Tuesday, June 12, 2012

What is Good Fiction?

Although I know the question I posed is impossible to answer in a single word or sentence, since it would take a full-length book to address some of its implications--and even that would likely end up being largely subjective--I am, having just read the latest novel by Julian Barnes, tempted to respond with one word: intelligent.

The Sense of an Ending, which at 163 pages can be completed in one sitting, is an amazing achievement. The few main characters come alive with sprightly dialogue, an equally lively narrator-protagonist, and deft description. For example, Barnes describes the first sight of the "Fruitcake" who haunts his protagonist's life as follows: "About five foot two with rounded, muscular calves, mid-brown hair to her shoulders, blue-grey eyes behind blue-framed spectacles, and a quick yet withholding smile." That tells us a lot in one sentence.

The narrative, which is filled with reflections of regret, nostalgia, and desire, moves along quickly, with a surprise at the end, and manages to deal with some important ideas, chiefly time and memory but also love, death, suicide, sex, jealousy, and aging, among others. It is a clever book, as the Brits would say, and it is very English in many ways.

When I pick up such a novel, I look, of course, at the opening to see if it is original or engaging enough to interest me. I look at the style, and here I find sentences that unfold with effortless ease, conveying an intelligent male narrator who makes every word, every sentence count. It is all done with what the Italians call "sprezzatura."

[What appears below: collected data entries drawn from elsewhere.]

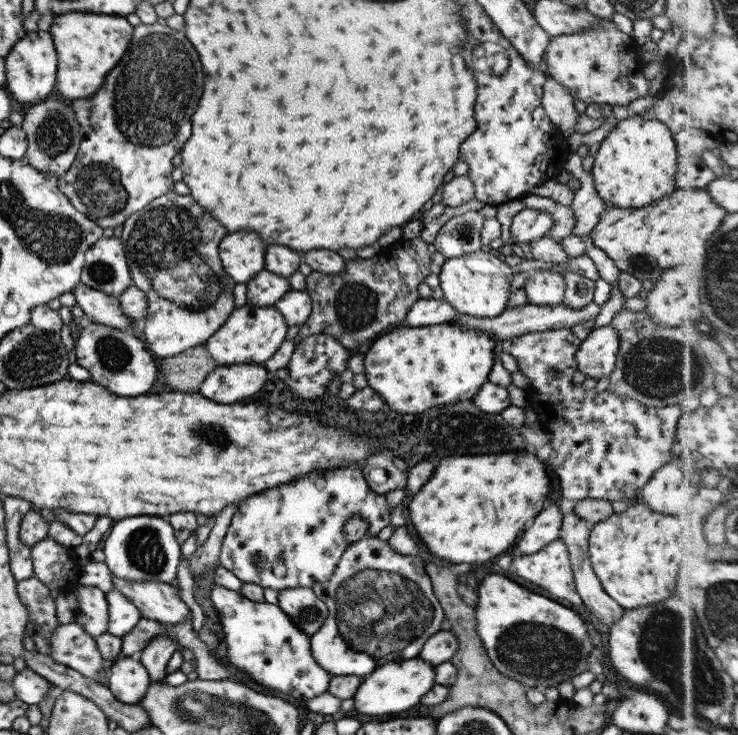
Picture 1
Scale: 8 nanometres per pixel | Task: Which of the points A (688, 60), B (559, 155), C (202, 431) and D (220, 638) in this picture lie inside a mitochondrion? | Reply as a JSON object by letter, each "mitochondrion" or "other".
{"A":"other","B":"other","C":"mitochondrion","D":"other"}

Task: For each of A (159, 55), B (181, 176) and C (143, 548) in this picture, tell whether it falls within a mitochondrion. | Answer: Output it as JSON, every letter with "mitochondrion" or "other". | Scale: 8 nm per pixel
{"A":"mitochondrion","B":"other","C":"mitochondrion"}

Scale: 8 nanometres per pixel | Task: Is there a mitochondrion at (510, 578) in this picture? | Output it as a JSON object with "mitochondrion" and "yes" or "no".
{"mitochondrion":"no"}

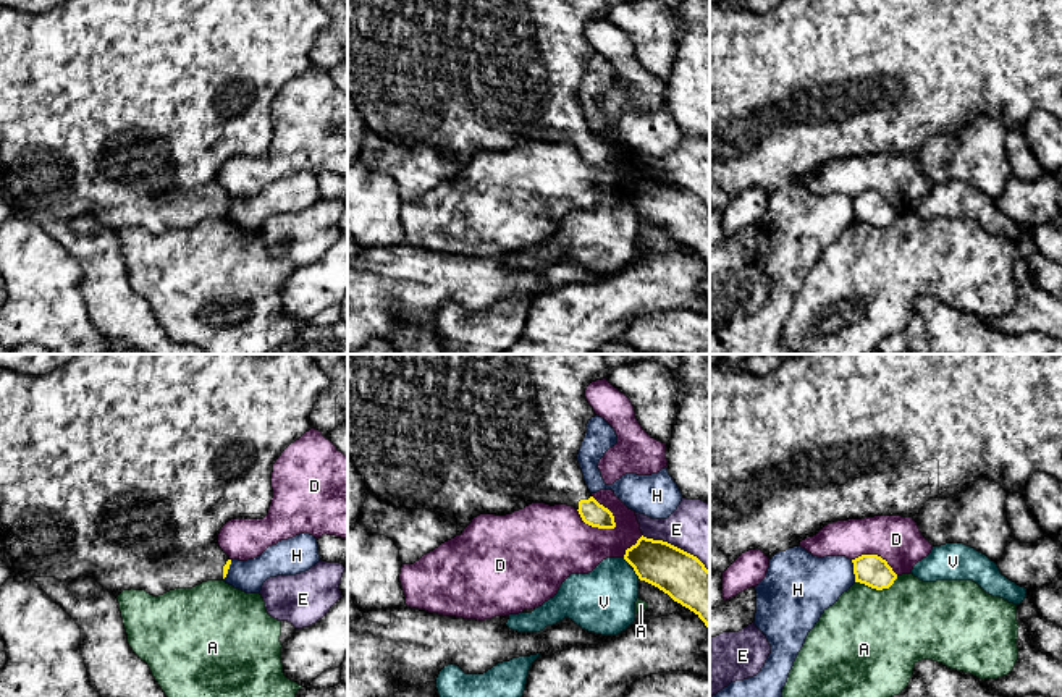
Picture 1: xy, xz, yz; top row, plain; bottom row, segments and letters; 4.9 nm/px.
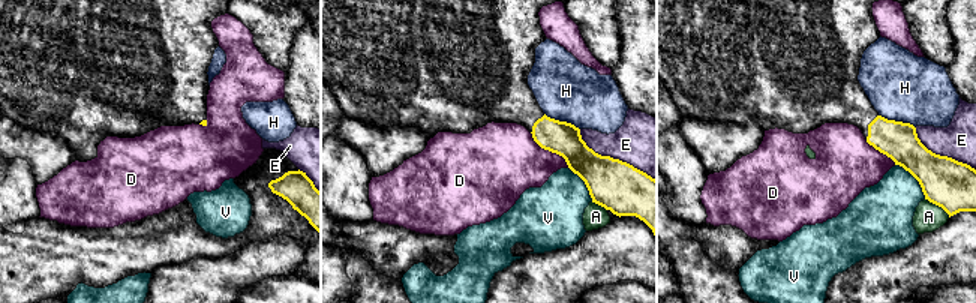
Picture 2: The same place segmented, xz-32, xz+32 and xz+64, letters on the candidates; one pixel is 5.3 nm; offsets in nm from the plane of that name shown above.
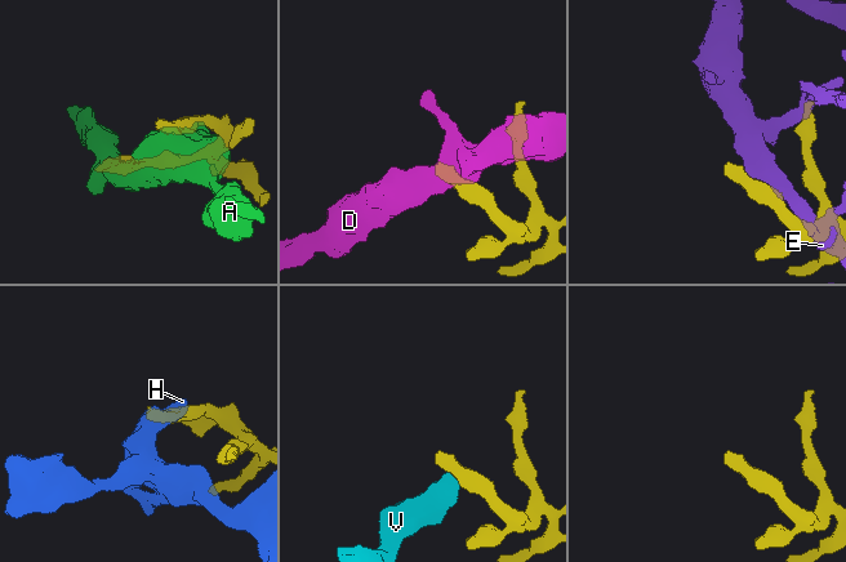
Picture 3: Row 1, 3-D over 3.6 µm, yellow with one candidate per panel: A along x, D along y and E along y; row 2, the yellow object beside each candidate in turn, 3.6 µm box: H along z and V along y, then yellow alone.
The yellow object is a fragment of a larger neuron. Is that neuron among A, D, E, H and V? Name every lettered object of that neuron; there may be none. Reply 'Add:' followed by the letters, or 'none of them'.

The tone with its questions is elegiac, reflecting on the vagaries of memory. On the first page: "What you end up remembering isn't always the same as what you have witnessed." This becomes a running theme, elegantly stated yet conversational, as if we are overhearing a man look back forty years to the friends of his youth and wonder if he ever knew them; and we the readers are flattered to be included in his ruminations, which are by turns witty, bawdy, colorful, and always analytical as we think, too, about the slippery nature of time.

Tony, the novel's narrator, asks, "If we can't understand time, can't grasp its mysteries and pace and progress, what chance do we have with history--even our own small, personal, largely undocumented piece of it?"

It is rare to find a novel of ideas that has real feeling conveyed so concisely, but then this is Barnes' 14th novel and 17th book: he knows what he is doing. His style is enjoyable, varied, a model for writers, yet we hardly notice it as we move swiftly to the conclusion of the book, where we find no easy answers to the many questions the narrator has raised. "Time grounds us, then confounds us," we are told.

I can easily imagine a film (for viewers of a certain age) based on this novel starring Bill Nighy, with his clipped, detached, bemused manner, and directed by Steven Poliakoff, who has done a lot of films involving time and memory. He would enjoy the question posed so well here: How far can we go re-imagining our younger selves?